Friends of the Earth is no longer fundamentally opposed to nuclear power and neither is the Green party of England and Wales. They still oppose nuclear power, but now because of its cost and how long it takes to build, but they’re quite happy to keep existing power stations running. They no longer see them as inherently dangerous and needing to be shut down at the first available opportunity.

They know there’s no way they can reach their carbon reduction targets, targets the IPCC says we need to meet if we are to stand any chance of avoiding dangerous climate change, without those existing nuclear power stations. Even with a major nuclear building programme it’s not going to be easy to hit those targets, but without it’s virtually impossible and many within those organisations must be aware of that.

Though they are outnumbered by those whose aversion to nuclear runs so deep it doesn’t matter why they’re against nuclear, all that matters is that they are against nuclear. In a very fundamental way. Their reasons for being against it may vary from time to time, their analyses may differ, but they always reach the same conclusion. Nuclear power? No thanks.

They’re so deeply embedded in the no thanks camp, thanks is part of their identity – all their friends are no thanks people. They can’t imagine becoming a yes please person and they’re not going to become one.

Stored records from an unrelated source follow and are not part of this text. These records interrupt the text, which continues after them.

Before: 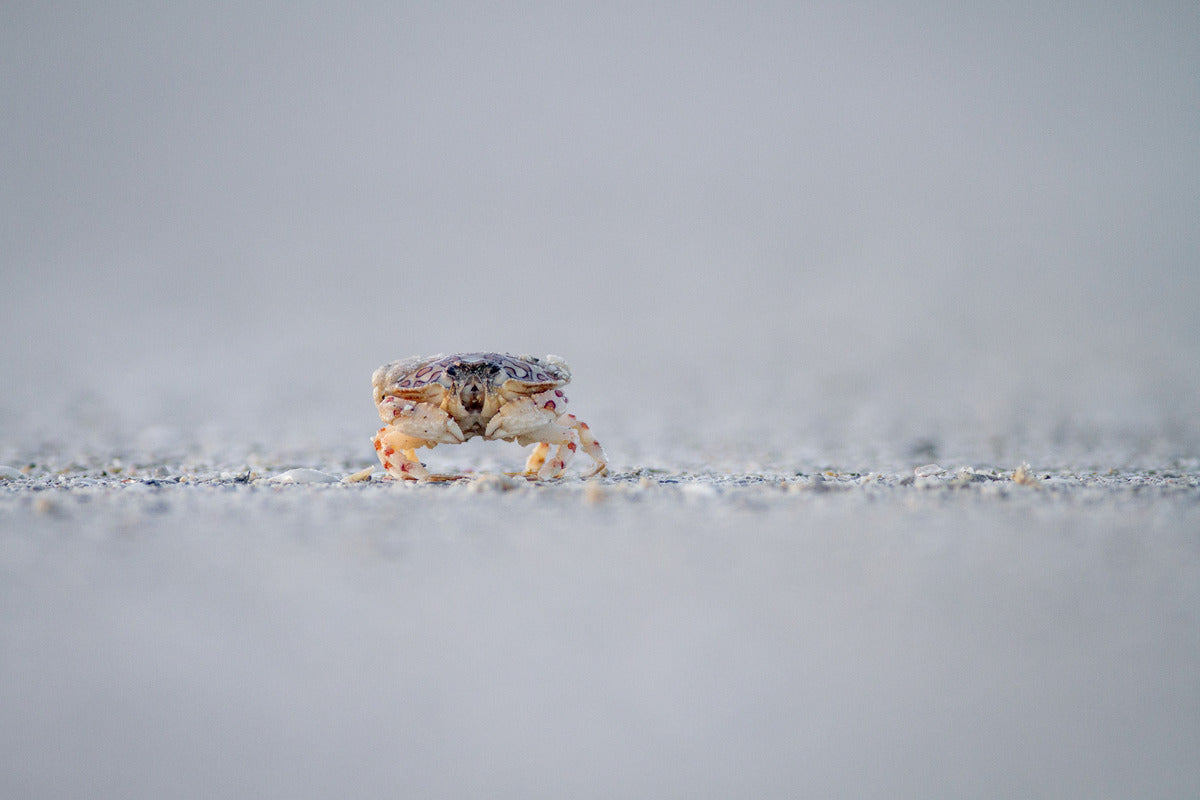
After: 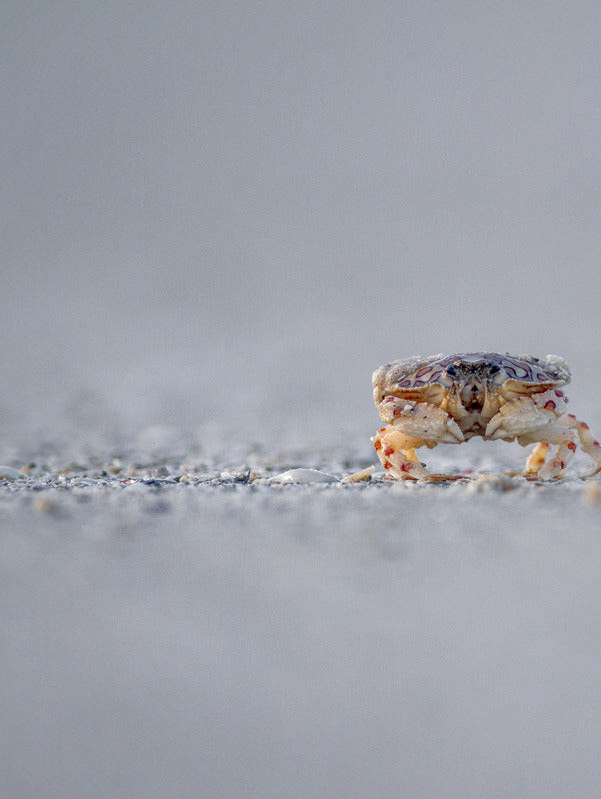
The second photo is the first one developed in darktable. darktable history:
local contrast: on, module defaults
shadows and highlights: on, module defaults
crop and rotate: left 0.006%, top 0%, right 49.848%
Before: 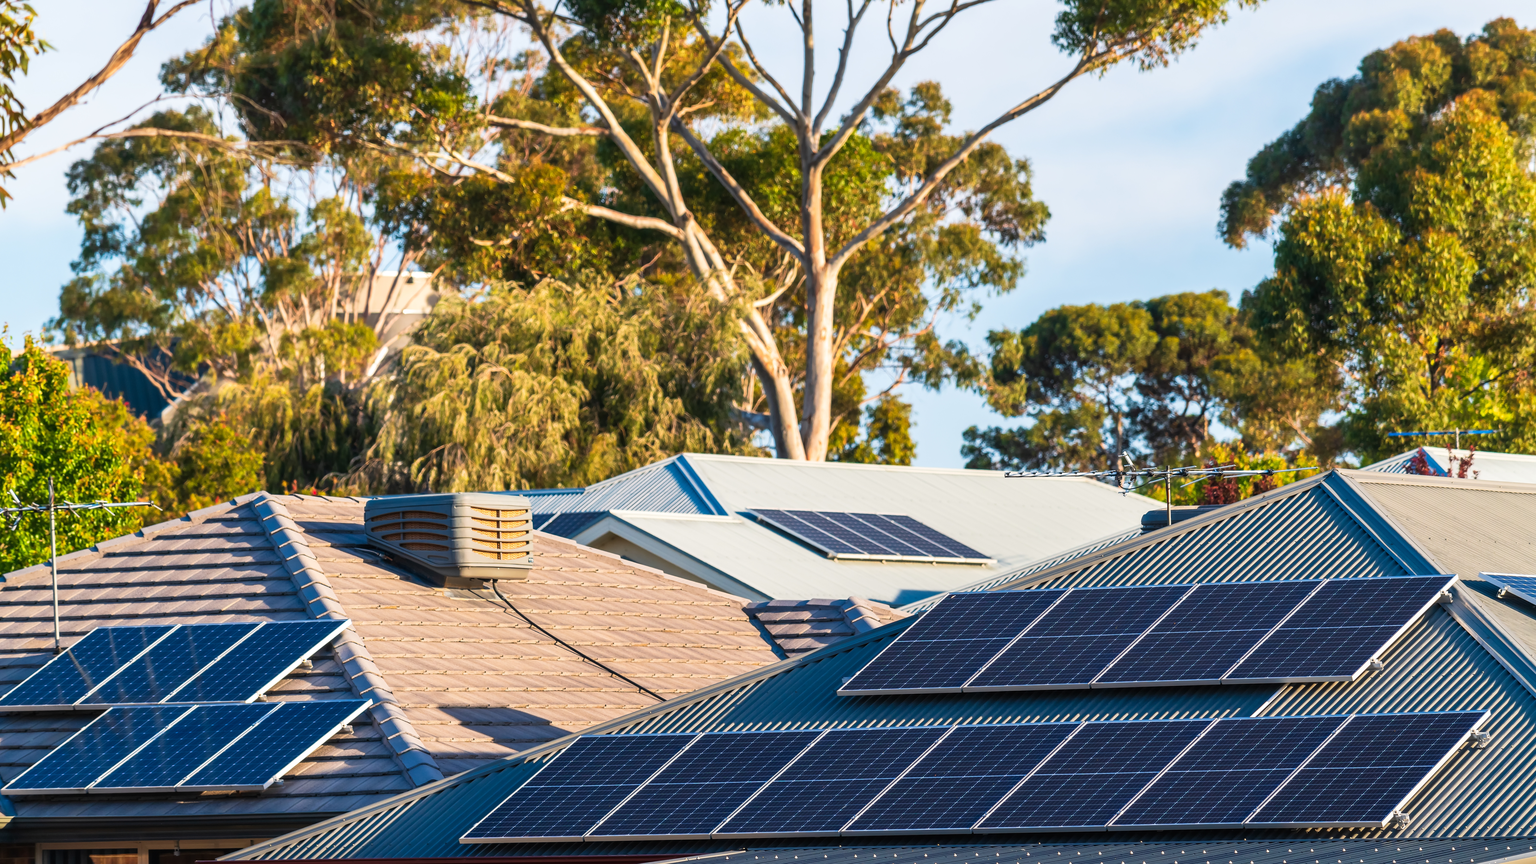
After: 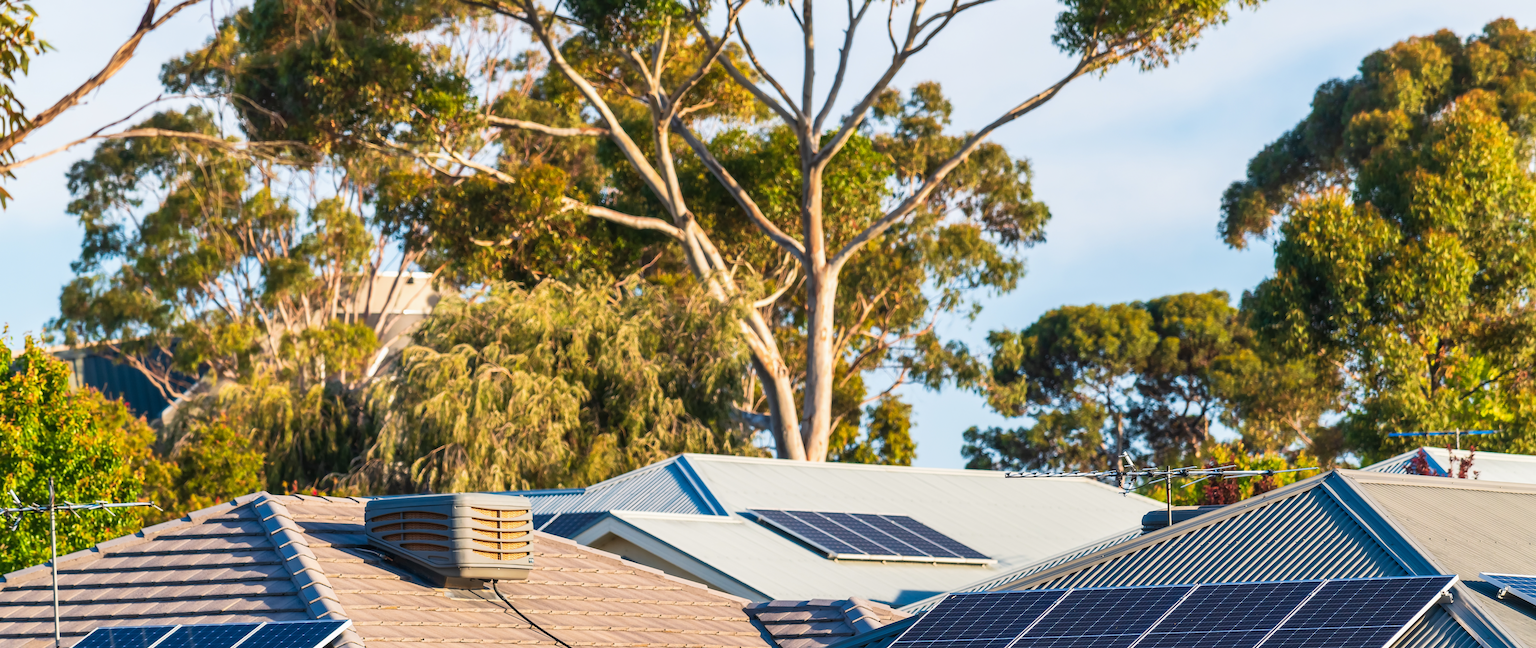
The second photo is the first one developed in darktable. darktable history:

The Green Party also objects to nuclear on the grounds that it’s undemocratic because nuclear power stations can’t be owned and operated by local communities. They’re too big and too complicated. That feels like a reason to have come out of a brainstorming session: new reasons to oppose nuclear power.

We can’t go on the “it’s dangerous” line any more because no one believes us. Power stations have been operating for decades in the UK without killing people – we now know the research suggesting excess levels of cancer around nuclear power stations was flawed, but we still oppose nuclear power of course, we just need you to come up with some new reasons for us.

Perhaps the convener in front of the whiteboard asked the group to think about the differences between nuclear power and renewables. Perhaps someone stood up and said well, wind and solar are small. You can have solar panels on your roof and a wind turbine in your garden, or two if you’ve got a big garden, but you couldn’t have a nuclear power station in your garden.

That idea suggests that if nuclear reactors could be made that were small and safe then a nuclear reactor could be owned by local people, and in some cases could also be operated by them – or by no one at all if it were passively safe and just kept on running without needing any intervention. There are some designs that fit both of those criteria.

But any kind of nuclear reactor that could overcome their objections – small modular reactors, fast breeder reactors etc. – are dismissed as being pie in the sky.